Bir an bıçak sallamak istedim neden bilmiyorum. Sanırım Beşyol'dan gelmemeliydi buraya.

"Mert gidecek. Göndereceğim onu. Yurtdışında eğitim alacak ve daha iyi tedavi görecek. İlaçlarını içecek.  Yenilik ona iyi gelecek. Sen ise bu çöplükte boğulacaksın."

"Tamam,"dedim ve içeri girdim.

Hemfikir olduğum tek konu ilaçlardı. Sike sike içecekti gerekirse.

Odasına geldiğimde nefes aldım. Kapıyı yavaşça araladım. Ya... Uyumuştu.

Tam çıkacakken "Doğan,"dedi güçsüz bir sesle.

"Aşkım... Ben geldim,"deyip yatağa oturdum.

Gözlerini ovalayarak doğruldu. Çok solgun ve hayat enerjisi çekilmiş gibi gözüküyordu. Bayık bakışlarla yüzüme baktı. Elimi yüzüne koyup okşadığımda göz kapakları titreyerek kapandı. Kendimi ağlamamak için tutarken dudaklarına öpücük bıraktım. "Seni çok özledim..."

"Uyumak istiyorum..."

Başımı salladım hızlı hızlı. "Beraber uyuyalım mı?"

"Uyuyalım,"dedi o ölü sesiyle. Yatakta uzandı. Arkasından sarılınca tekrar uyumuştu.

Çok yorgundu.

Saçlarını okşayıp soluk yüzünü izledim. "Biz hiç mutlu olamayacak mıyız?"

Uykusunda elimi tuttu. Buruk bir şekilde gülümsedim. Şu an dokunmaya kıyamıyordum, deli gibi sarılmak istesem de.

Saatlerce uyudu. Tam kendimden geçecekken "Su,"dedi.

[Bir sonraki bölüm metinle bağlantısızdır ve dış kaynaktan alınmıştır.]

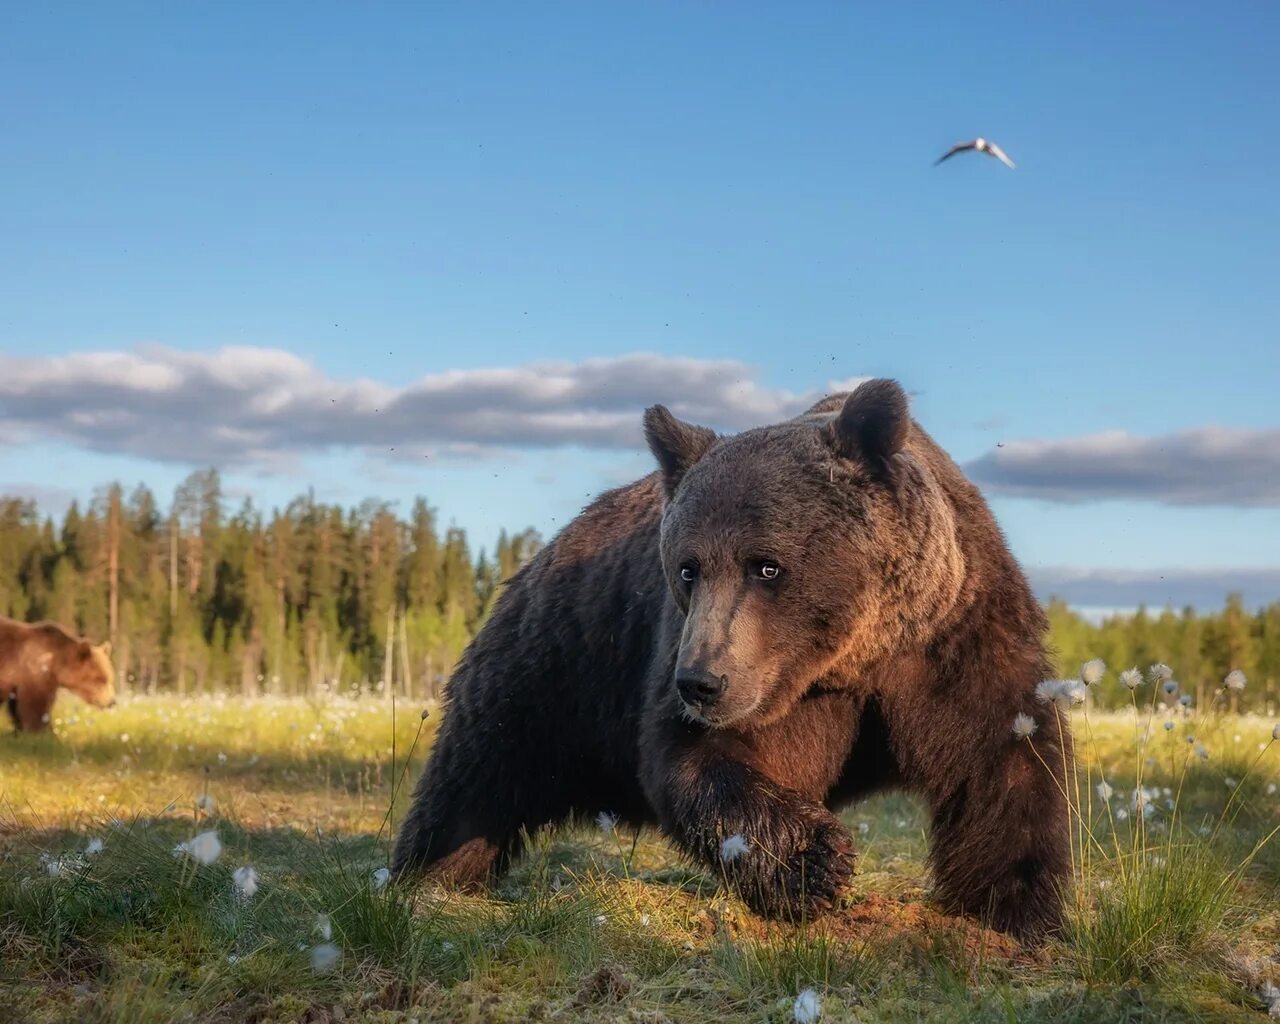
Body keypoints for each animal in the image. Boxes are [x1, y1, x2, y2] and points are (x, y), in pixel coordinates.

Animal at [394, 378, 1075, 942]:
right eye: (687, 567)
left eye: (766, 565)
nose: (699, 683)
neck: (854, 658)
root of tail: (547, 549)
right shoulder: (741, 676)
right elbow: (702, 762)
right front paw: (815, 862)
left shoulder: (954, 638)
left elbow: (1003, 763)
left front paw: (1018, 913)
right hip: (555, 667)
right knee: (475, 777)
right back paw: (426, 879)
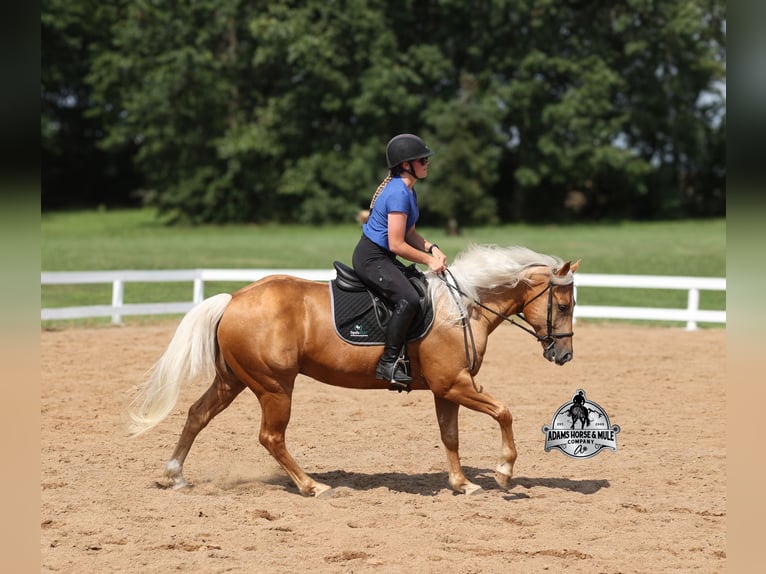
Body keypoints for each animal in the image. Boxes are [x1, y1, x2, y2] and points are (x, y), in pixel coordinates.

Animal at [128, 245, 580, 497]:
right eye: (563, 305)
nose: (563, 356)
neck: (462, 307)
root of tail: (234, 298)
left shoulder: (446, 389)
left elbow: (450, 437)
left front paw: (462, 483)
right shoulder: (457, 385)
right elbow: (504, 412)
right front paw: (503, 473)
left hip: (234, 380)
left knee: (197, 415)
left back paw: (174, 476)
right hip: (274, 387)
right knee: (271, 437)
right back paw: (312, 486)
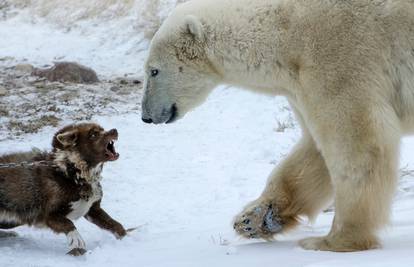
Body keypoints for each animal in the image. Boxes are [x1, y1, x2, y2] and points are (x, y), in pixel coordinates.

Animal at [0, 122, 127, 256]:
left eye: (102, 129)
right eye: (93, 134)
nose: (114, 130)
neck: (72, 173)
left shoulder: (93, 210)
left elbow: (114, 224)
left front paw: (126, 239)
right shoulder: (49, 215)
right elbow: (68, 224)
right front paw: (76, 239)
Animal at [141, 0, 414, 253]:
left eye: (153, 71)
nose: (146, 116)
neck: (284, 31)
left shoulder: (339, 59)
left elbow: (358, 144)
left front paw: (333, 240)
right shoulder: (300, 85)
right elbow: (312, 151)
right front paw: (255, 218)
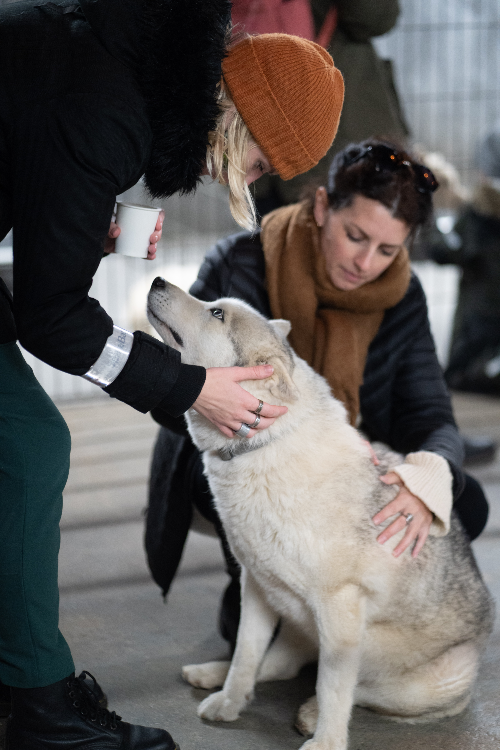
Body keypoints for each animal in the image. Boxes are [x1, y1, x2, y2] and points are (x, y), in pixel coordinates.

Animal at [147, 278, 492, 750]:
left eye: (217, 313)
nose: (157, 281)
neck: (263, 448)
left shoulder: (339, 605)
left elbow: (333, 686)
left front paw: (327, 741)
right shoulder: (256, 585)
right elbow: (246, 655)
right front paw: (230, 703)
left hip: (414, 678)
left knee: (355, 685)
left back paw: (310, 715)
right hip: (295, 613)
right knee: (282, 662)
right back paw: (214, 675)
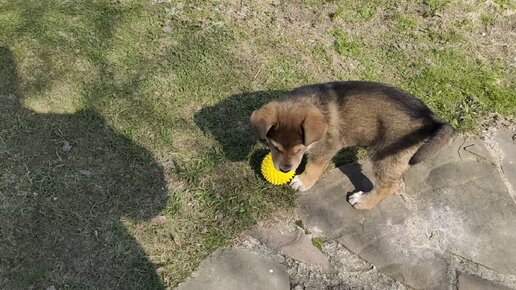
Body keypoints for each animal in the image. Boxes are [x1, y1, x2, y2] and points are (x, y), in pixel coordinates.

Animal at [252, 80, 454, 210]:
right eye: (275, 146)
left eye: (299, 149)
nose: (284, 170)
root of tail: (430, 120)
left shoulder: (328, 146)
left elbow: (314, 166)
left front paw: (303, 182)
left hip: (384, 156)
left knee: (389, 186)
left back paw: (362, 202)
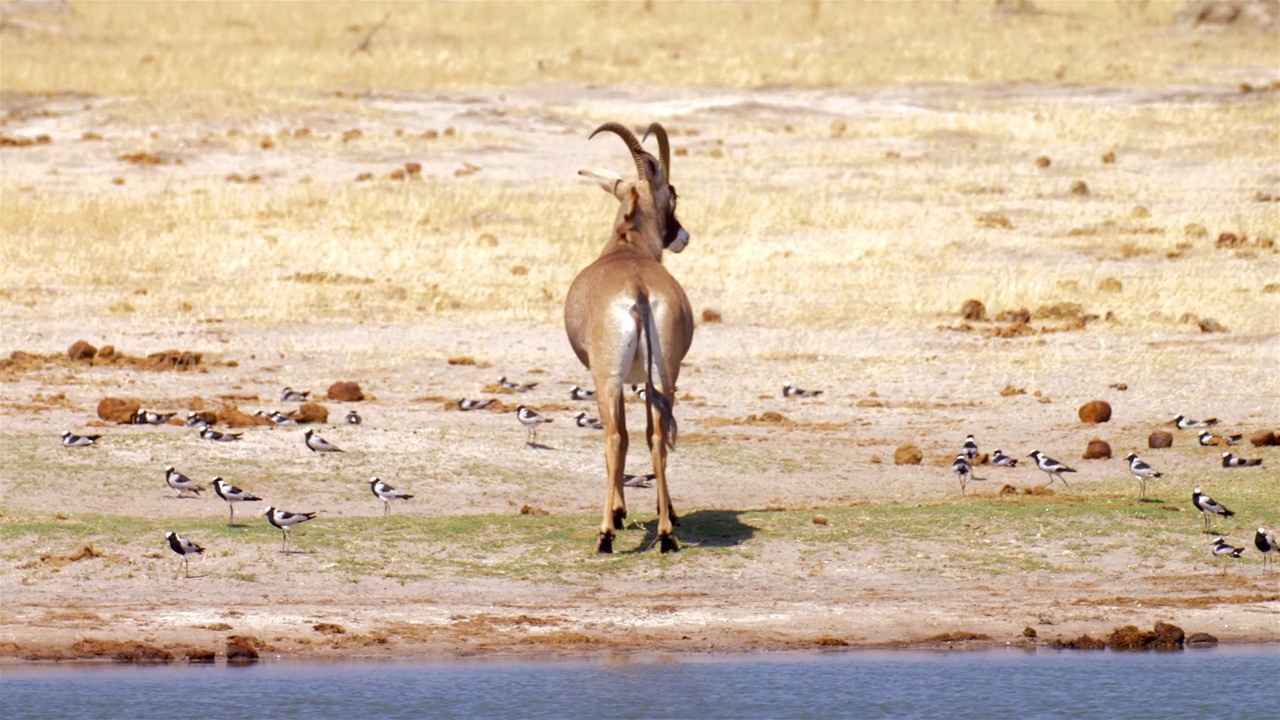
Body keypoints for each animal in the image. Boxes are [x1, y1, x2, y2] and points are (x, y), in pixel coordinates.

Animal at [568, 120, 696, 550]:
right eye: (673, 192)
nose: (682, 236)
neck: (627, 249)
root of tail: (637, 288)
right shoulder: (644, 380)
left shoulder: (620, 380)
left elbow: (622, 436)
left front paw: (621, 514)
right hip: (665, 376)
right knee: (658, 436)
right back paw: (666, 533)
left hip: (606, 379)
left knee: (614, 438)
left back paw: (606, 534)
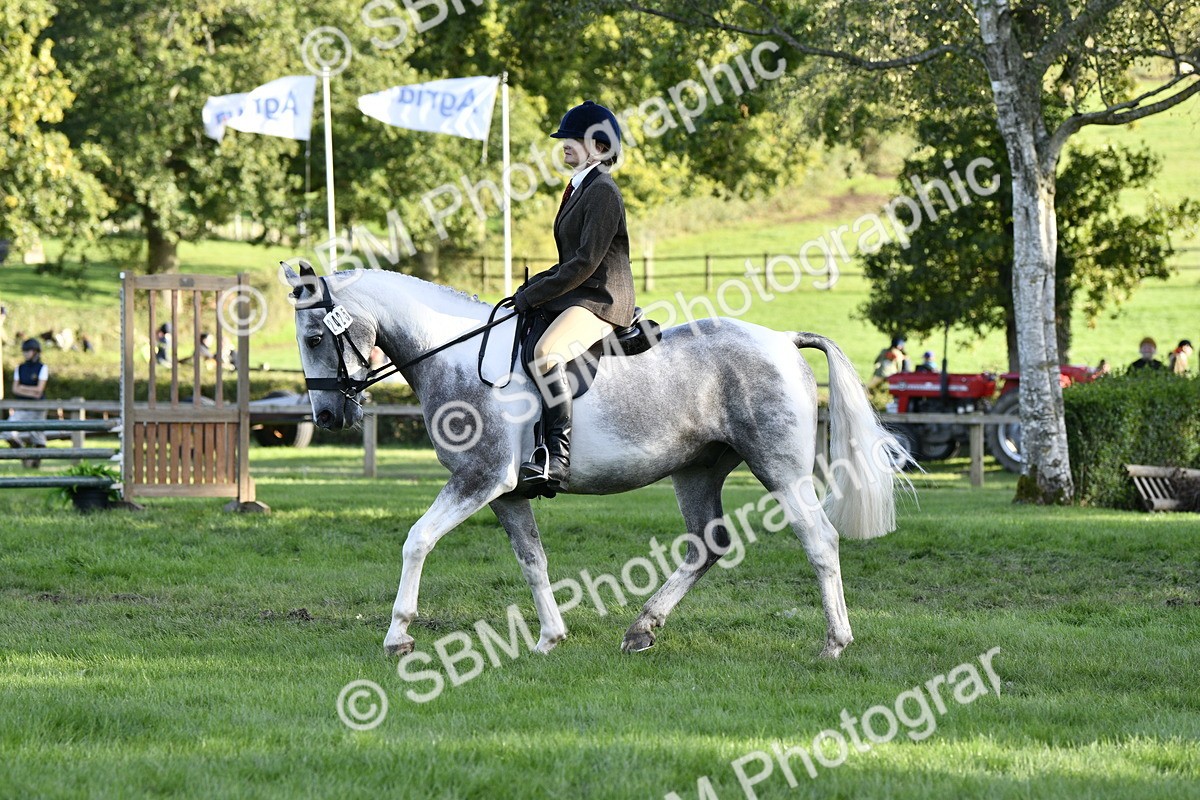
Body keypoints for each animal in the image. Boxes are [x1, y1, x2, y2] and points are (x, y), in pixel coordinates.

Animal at [281, 262, 904, 658]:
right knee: (707, 545)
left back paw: (834, 643)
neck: (456, 357)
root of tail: (782, 338)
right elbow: (533, 560)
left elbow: (417, 540)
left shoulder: (479, 478)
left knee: (819, 540)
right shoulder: (507, 493)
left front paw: (399, 636)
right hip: (696, 469)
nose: (328, 416)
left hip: (780, 468)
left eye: (313, 337)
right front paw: (550, 638)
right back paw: (641, 630)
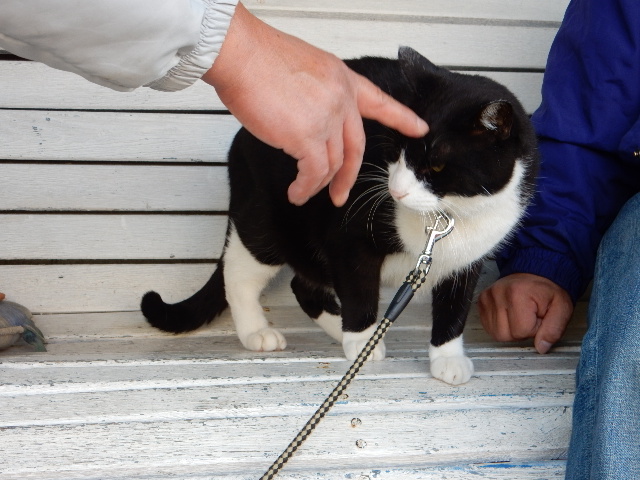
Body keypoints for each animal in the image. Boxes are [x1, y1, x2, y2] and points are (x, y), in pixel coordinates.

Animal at [141, 46, 539, 385]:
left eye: (437, 166)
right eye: (396, 151)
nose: (396, 191)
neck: (447, 215)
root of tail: (241, 136)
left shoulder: (467, 260)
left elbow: (455, 309)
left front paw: (447, 359)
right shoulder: (349, 234)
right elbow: (359, 290)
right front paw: (362, 341)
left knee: (303, 285)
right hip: (269, 220)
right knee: (240, 272)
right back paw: (257, 331)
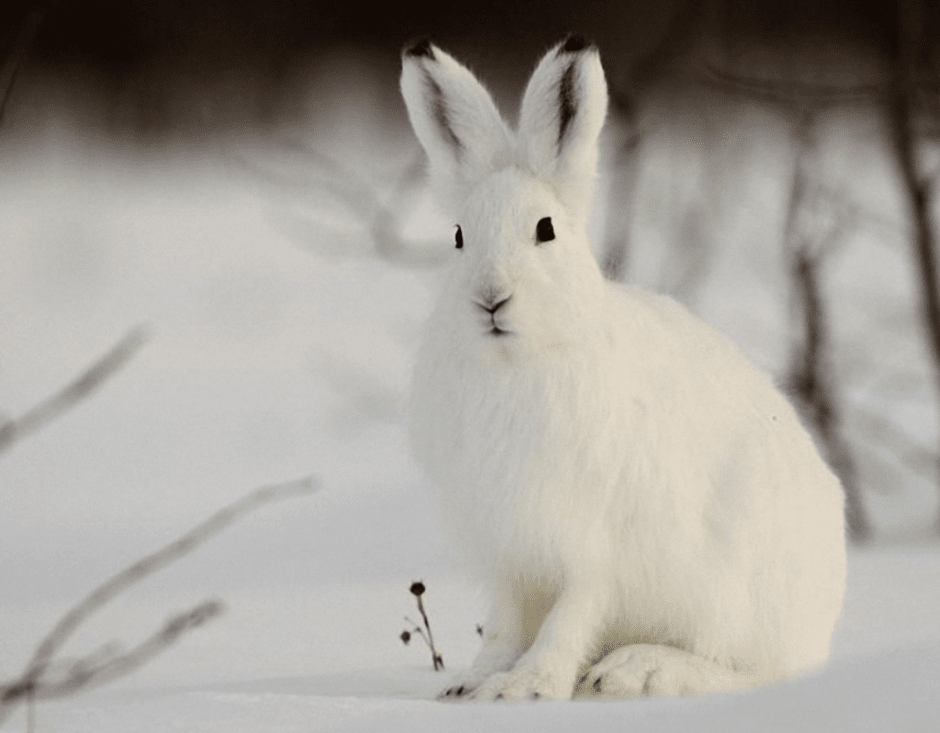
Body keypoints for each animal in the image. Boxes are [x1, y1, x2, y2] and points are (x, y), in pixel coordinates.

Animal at [401, 35, 847, 701]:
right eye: (457, 236)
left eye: (546, 230)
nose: (490, 297)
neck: (517, 361)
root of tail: (823, 623)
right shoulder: (510, 553)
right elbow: (504, 626)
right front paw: (471, 686)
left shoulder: (595, 551)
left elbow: (569, 618)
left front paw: (526, 687)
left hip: (735, 593)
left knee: (751, 671)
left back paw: (637, 670)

Kalkıp su getirdim. Beş bardak içti.

"Tişört versene." Esnedi.

"Neden? Kokmuyorsun. Bana kokmazsın."

"Ondan değil. Dışarı çıkalım diye yani."

"Aşkım daha yeni geldin."

"Boğuluyorum evde." Başımı sallayıp mavi tişörtü attım. Üstünü giyinirken bile ağır ağır hareket ediyordu. Yemin ederim son ses bağırarak ağlayasım geliyordu. Hepsi benim suçumdu. Onu hemen hastaneye götürmeliydik. Kaçırmamam gerekirdi. Of. Ayağa kalkıp kendisine baktı. "Bağımlı gibiyim ebesini sikeyim ya."